A laugh bursts free. “But that’s a myth, right?”
Her brows crease together. “And I’m a liar, right?”
I reach through the bars and grasp the back of her head, dragging her to me so I can taste her. I linger there, just feeling her breaths pulse against me, before I release her. “Because I do love you, I’ll give you what I’ve never given anyone before.” Her eyes widen as I back away from the cage. She clings to her hope, waiting to hear the word freedom. But I can’t grant her that. It’s solely within her power to be set free.
“Here’s your one hint, London,” I say, and pick up the candle. “Think of this as your confessional. What Dr. Mary Jenkins was too proud, too vain to admit, you can divulge in secret. Only the cage to hear your whispers.”
A hysterical laugh springs from her mouth. “And a camcorder, right?” Through with pacing, she settles next to her dish and stares at the food. “I’m not like Dr. Jenkins. I didn’t lobotomize my patients.”
“No, you didn’t. That would’ve been too obvious. You’re smarter than that. Better at impulse control. But yet, here you are, just like the others, caught in a web of your own design.” I move toward the door. “Time to admit to your sins, London. You tortured your patients. You shredded their minds. You played God, trying to find a cure for yourself. Once you can admit that, then the cell door will open.”
She looks up from the plate. “This is what you want me to confess?”
“Yes.”
She lifts her hands in surrender. “Fine. I confess it. Now open the fucking door.”
I pause in the doorway. “You know it’s not that simple, love.”

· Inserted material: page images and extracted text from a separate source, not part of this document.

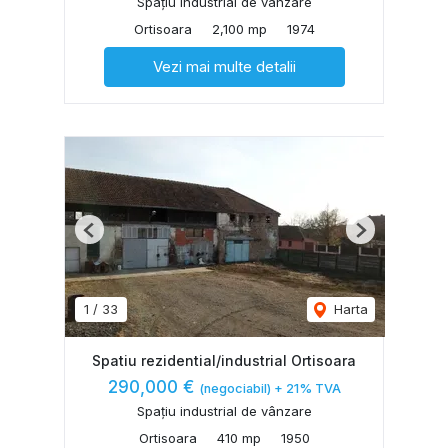
Spațiu industrial de vânzare
Ortisoara
2,100 mp
1974
Vezi mai multe detalii
Previous
Next
1
/
33
Harta
Spatiu rezidential/industrial Ortisoara
290,000 €
(negociabil) + 21% TVA
Spațiu industrial de vânzare
Ortisoara
410 mp
1950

It’s fleeting, but for a second, panic slips across her face. She’s about to be abandoned. In a cage like her father kept his girls. She claws at her clothes, searching for a loose thread, her hair in tumbled disarray. Wild and frantic. “I want to see Thom Mercer’s file,” she says.

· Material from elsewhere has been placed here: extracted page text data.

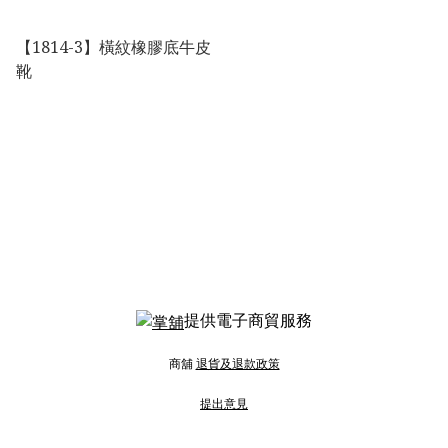
【1814-3】橫紋橡膠底牛皮
靴
提供電子商貿服務
商舖
退貨及退款政策
提出意見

I rub the back of my neck. “That’s a hard demand to meet out here—”
“I want to see it,” she snaps.
I exhale heavily. “I’ll make it happen.” Then I turn to leave.

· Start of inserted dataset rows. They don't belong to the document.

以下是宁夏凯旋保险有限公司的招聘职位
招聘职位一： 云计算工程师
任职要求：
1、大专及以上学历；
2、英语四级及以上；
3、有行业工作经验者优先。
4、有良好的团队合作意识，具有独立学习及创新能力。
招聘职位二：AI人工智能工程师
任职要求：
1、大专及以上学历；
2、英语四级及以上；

“No,” she says, halting me just outside the door. “My father didn’t allow light in his basement. He held them in the dark.”
I keep her gaze. I promised to set her free, and I will. Set her free of the pain, and her crippling humanity. But first she has to face the dark. Even she knows this.
From the very beginning, people have divided good and evil. Two beings fighting for dominance. I don’t believe in divine beings. Life is simpler than that. We’re our own gods and devils. Capable of the vilest evil and of the holiest righteousness. We make our own rules, and create our own heavens and hells.
We choose them every day.
I douse the flame and close the door, shutting out the light. Leaving London to war with her demons in her personal hell.